My own therapist helped me to understand the difference between clinical depression and the type of depression that results from a weariness of life, a slow build up of trauma over the years, the inter-generational passing down of pain. Both are valid. Both are worthy of the individual seeking help.


I believe this is just one of the ways in which the medical model approach to mental health is too limited. Summing up our human experience in a list of behaviours or a set of symptoms, completely misses the complexity and uniqueness of our lives. Everyone experiences depression and anxiety differently because everyone is different.

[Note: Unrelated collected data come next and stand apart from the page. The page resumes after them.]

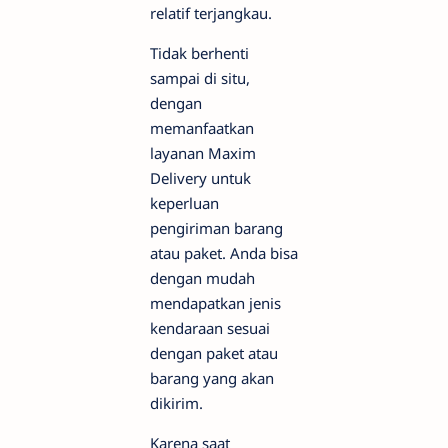
relatif terjangkau.
Tidak berhenti
sampai di situ,
dengan
memanfaatkan
layanan Maxim
Delivery untuk
keperluan
pengiriman barang
atau paket. Anda bisa
dengan mudah
mendapatkan jenis
kendaraan sesuai
dengan paket atau
barang yang akan
dikirim.
Karena saat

I find the term ‘high functioning depression’ interesting. On the one hand, I get it. It seeks to promote the fact that not every depressed person is lying in bed all day (although nothing wrong with that!). There are depressed people managing companies, working at the supermarket checkout and doing stand up comedy. I would argue that all coping strategies made in the face of depression are ‘high functioning’. They are strategies that individuals employ, conscious or not, to keep going in the face of a baseline of despair.

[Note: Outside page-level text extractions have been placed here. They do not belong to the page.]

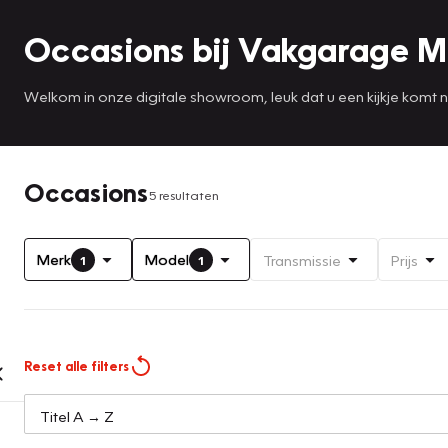
Occasions bij Vakgarage 
Welkom in onze digitale showroom, leuk dat u een kijkje komt
Occasions
5 resultaten
Merk
Model
Transmissie
Prijs
1
1
Reset alle filters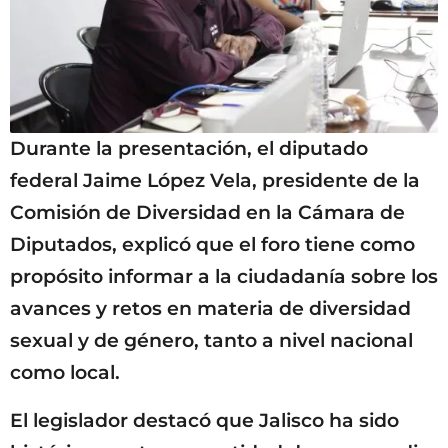
Durante la presentación, el diputado
federal Jaime López Vela, presidente de la
Comisión de Diversidad en la Cámara de
Diputados, explicó que el foro tiene como
propósito informar a la ciudadanía sobre los
avances y retos en materia de diversidad
sexual y de género, tanto a nivel nacional
como local.
El legislador destacó que Jalisco ha sido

If you’re asking, ‘am I depressed?’, that is enough. It might be your gut telling you something. Listen to it. Choosing to focus on that underlying pain, rather than employing your usual strategies to push it down, can be scary. But those strategies are just a sticking plaster, they’re never going to address the issue at the root and bring healing from the bottom up. Yes, taking that first step can be scary. But let me tell you, it is worth it. Reach out, talk to a friend, contact a therapist. You don’t have to be alone in this.